Very well. Note the second term on the right hand side has charge and velocity. Can you express that as current?

Very well. Note the second term on the right hand side has charge and velocity. Can you express that as current?

qvB = IxB? Where x is distance?

BruceW
Homework Helper
yep. often you'll see it written as BIL (where L is x). You can work out the angle at which the bar will stop moving, if you also consider that there is a gravitational force downwards, and a normal force perpendicular to the rails. That is the most likely question they will ask you, I think ;)

.Scott
Homework Helper
Also to .Scott: wouldn't the current stop when the bar reaches the end of the rails?
According to the problem, the bar stops "at an elevated point" - I presume that to be short of the top. Should the current ever be interrupted by the bar reaching the end of the rails, the result would be explosive.

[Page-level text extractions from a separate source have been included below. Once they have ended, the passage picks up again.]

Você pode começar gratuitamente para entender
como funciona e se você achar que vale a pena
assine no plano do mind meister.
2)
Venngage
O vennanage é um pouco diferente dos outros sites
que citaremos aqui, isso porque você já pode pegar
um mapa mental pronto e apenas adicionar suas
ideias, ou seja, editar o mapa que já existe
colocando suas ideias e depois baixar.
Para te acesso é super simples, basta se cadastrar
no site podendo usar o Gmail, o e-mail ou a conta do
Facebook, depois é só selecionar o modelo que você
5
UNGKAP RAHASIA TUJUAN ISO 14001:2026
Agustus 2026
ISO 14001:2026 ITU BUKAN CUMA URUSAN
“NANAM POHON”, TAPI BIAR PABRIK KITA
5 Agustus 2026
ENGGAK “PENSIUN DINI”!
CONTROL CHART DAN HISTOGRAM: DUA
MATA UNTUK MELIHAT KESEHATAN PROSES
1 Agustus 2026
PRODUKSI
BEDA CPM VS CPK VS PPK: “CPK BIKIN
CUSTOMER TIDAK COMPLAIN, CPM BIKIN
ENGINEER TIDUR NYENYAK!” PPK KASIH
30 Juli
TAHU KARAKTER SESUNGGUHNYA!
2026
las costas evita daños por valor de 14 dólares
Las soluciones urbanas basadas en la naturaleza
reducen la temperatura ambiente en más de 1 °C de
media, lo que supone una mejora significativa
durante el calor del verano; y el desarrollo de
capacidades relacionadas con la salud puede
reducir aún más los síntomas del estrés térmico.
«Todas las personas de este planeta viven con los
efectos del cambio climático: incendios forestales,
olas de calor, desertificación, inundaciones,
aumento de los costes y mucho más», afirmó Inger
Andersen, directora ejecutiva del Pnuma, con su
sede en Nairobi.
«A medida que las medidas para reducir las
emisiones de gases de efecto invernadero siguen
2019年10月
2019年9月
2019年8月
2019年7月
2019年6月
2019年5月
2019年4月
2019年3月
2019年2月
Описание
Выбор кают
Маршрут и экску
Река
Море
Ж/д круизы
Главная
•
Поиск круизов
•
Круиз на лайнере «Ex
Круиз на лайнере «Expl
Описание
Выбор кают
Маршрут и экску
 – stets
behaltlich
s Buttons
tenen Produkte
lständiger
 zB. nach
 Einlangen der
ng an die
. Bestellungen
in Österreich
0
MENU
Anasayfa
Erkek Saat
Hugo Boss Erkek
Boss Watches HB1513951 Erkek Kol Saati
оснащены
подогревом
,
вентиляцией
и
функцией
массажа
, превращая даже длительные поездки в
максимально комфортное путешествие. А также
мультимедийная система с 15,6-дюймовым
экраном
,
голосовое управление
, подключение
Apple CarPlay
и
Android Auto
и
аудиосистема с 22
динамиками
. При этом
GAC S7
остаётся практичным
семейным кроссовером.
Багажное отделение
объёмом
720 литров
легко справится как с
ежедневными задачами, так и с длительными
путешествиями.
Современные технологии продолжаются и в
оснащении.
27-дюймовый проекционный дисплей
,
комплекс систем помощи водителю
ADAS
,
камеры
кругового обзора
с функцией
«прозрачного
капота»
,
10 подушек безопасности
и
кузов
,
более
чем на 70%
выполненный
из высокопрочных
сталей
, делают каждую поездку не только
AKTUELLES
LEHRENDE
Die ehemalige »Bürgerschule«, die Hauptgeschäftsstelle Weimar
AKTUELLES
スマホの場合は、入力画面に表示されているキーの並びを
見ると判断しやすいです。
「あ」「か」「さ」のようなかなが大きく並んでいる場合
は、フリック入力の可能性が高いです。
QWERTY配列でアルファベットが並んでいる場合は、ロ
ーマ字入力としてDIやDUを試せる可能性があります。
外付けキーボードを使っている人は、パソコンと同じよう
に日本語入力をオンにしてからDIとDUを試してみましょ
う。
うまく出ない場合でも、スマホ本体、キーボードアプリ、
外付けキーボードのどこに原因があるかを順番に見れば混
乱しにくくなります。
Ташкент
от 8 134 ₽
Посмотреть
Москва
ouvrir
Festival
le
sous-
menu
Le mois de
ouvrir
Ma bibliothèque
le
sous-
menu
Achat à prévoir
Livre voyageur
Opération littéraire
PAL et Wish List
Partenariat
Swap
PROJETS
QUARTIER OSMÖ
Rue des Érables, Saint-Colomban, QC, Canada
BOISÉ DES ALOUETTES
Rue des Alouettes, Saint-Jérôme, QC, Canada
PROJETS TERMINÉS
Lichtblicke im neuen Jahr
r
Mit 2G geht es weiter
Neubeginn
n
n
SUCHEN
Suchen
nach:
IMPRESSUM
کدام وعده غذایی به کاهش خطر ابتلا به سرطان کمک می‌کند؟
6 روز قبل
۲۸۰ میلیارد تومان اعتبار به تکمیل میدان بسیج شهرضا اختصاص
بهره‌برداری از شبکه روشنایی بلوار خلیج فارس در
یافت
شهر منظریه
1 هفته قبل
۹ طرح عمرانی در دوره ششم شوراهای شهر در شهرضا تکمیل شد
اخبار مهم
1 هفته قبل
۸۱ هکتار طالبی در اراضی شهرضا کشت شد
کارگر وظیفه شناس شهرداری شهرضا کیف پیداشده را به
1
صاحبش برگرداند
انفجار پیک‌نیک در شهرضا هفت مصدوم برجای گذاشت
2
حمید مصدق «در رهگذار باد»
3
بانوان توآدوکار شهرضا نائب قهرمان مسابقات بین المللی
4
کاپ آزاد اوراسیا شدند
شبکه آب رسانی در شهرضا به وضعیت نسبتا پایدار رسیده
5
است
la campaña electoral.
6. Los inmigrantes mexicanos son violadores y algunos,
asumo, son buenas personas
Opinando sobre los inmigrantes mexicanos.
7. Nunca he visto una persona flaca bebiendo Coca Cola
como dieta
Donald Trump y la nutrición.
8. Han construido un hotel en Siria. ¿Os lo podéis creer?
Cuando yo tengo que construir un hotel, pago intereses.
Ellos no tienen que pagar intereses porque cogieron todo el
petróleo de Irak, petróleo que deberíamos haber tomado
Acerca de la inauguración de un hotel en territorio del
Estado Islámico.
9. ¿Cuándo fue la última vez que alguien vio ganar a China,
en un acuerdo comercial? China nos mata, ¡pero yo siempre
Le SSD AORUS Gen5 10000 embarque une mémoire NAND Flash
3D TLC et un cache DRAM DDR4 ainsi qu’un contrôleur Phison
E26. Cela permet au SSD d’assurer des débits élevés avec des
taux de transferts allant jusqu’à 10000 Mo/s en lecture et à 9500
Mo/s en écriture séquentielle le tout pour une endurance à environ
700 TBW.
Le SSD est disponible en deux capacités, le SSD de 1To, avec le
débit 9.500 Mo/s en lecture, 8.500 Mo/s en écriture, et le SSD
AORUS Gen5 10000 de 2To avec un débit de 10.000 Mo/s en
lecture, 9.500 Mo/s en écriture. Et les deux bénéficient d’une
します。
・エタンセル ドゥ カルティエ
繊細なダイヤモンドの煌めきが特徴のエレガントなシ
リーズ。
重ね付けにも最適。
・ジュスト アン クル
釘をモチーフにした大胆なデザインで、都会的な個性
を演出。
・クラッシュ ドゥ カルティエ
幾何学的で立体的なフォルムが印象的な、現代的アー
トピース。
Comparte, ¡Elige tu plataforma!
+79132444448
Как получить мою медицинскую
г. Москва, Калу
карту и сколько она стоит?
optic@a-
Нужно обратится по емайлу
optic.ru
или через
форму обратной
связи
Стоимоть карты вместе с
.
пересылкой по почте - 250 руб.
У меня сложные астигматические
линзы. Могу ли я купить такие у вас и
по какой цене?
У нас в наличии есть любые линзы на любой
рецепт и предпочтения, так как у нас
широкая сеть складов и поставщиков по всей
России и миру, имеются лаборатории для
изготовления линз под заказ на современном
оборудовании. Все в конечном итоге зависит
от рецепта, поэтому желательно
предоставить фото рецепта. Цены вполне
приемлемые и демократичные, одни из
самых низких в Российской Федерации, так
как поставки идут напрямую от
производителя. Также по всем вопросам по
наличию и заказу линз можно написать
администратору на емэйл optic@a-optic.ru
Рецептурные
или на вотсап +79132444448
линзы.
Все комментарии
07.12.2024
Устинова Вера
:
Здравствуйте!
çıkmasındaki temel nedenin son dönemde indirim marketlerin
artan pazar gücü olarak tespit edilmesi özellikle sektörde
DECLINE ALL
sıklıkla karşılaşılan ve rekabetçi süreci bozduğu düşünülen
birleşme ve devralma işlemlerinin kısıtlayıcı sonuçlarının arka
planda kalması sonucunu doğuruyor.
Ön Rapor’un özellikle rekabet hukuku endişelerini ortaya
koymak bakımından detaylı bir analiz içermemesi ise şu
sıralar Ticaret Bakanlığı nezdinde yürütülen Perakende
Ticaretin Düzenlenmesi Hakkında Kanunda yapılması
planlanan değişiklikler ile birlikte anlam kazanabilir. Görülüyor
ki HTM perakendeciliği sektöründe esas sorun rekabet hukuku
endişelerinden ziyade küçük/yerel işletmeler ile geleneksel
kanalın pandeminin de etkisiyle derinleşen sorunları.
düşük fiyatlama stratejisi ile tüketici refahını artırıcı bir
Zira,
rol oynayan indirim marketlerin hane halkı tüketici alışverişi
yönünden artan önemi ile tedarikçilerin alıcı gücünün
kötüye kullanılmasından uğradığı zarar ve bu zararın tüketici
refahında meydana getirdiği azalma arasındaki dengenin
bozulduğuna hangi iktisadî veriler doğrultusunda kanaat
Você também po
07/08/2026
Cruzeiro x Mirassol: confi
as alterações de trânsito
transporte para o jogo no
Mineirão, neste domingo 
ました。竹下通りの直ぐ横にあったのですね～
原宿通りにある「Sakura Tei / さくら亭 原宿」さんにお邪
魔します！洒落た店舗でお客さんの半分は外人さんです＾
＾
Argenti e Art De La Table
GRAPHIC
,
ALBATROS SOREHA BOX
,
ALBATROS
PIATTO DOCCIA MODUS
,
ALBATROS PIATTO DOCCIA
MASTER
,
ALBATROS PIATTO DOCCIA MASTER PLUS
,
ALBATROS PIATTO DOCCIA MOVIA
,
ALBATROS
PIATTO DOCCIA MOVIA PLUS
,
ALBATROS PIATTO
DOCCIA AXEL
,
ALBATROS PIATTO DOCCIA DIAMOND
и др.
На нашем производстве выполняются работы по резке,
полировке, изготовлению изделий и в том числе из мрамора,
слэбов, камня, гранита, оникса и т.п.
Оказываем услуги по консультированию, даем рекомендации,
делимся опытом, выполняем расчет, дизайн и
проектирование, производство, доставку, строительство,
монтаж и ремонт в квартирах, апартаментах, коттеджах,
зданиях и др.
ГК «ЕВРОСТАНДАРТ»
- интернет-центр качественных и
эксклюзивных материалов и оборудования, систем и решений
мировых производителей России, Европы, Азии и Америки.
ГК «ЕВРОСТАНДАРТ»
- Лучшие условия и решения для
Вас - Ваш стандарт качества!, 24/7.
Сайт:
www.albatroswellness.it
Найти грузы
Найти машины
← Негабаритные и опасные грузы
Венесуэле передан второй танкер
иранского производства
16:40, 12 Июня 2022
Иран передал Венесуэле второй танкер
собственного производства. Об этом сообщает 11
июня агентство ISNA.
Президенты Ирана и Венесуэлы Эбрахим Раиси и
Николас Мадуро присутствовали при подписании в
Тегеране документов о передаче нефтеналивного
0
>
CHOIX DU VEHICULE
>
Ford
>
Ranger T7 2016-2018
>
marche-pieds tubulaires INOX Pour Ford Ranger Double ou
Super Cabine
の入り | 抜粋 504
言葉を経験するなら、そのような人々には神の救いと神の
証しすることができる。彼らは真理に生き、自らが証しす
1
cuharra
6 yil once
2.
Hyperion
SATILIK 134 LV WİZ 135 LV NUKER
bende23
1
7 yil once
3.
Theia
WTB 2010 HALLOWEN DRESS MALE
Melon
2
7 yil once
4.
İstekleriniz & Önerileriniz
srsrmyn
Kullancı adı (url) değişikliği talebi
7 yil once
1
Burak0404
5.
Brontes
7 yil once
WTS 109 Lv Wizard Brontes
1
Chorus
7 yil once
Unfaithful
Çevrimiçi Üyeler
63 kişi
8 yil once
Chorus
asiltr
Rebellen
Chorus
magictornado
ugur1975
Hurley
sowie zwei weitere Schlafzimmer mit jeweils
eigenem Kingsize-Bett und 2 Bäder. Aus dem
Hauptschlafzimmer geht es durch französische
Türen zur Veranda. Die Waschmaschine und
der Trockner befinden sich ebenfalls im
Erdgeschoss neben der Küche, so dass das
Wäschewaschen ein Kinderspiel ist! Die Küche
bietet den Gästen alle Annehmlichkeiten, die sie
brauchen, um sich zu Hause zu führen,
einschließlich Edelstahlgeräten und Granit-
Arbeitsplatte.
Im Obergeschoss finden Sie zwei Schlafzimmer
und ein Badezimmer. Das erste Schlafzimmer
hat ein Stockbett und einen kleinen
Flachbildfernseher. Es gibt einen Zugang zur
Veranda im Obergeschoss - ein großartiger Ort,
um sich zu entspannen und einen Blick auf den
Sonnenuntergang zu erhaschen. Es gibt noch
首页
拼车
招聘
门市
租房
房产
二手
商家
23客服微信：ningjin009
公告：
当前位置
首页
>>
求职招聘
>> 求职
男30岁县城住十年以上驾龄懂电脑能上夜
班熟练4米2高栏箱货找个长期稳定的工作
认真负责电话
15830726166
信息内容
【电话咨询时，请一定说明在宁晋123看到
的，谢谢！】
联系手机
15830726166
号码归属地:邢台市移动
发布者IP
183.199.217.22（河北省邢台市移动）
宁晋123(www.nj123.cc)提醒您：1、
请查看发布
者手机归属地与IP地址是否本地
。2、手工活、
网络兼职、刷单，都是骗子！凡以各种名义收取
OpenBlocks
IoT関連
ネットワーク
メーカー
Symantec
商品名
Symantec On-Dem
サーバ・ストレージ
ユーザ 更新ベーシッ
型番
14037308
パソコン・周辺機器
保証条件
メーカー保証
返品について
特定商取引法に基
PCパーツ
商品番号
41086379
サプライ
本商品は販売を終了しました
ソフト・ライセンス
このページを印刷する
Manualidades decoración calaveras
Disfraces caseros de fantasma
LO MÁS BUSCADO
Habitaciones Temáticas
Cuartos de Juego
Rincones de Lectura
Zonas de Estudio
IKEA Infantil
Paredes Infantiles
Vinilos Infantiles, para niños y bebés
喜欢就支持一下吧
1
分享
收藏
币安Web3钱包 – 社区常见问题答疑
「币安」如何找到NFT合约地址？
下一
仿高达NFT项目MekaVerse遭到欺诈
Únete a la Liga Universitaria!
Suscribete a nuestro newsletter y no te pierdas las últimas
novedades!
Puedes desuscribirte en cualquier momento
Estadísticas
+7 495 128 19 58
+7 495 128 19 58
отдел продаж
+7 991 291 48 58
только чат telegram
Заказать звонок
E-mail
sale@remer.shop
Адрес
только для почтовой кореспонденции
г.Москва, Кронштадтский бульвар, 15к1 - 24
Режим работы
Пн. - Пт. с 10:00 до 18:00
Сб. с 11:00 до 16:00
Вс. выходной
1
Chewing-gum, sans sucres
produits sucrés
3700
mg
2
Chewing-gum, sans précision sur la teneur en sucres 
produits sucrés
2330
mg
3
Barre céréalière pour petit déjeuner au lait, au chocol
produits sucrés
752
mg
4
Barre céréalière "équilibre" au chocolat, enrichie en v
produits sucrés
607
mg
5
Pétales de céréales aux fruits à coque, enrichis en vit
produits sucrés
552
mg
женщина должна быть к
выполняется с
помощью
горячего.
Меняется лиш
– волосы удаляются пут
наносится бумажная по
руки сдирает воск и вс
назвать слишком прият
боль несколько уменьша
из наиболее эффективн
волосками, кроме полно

The magnetic field would collapse and all the accumulated energy would be directed in heating the air in the conduction gap.

We're presuming that there is no resistance. That's the way these problems work.

What is happening is that the external magnetic field is actually pushing the rod back and the rail is directing it upward. There is nothing to stop the current from climbing, but the amount of force require to climb becomes greater and greater as the slope increases - eventually matching the rate at which energy can be pumped into the circuit given the inductance.

I didn't quite catch on to the whole system last night. I must be a little more awake tonight.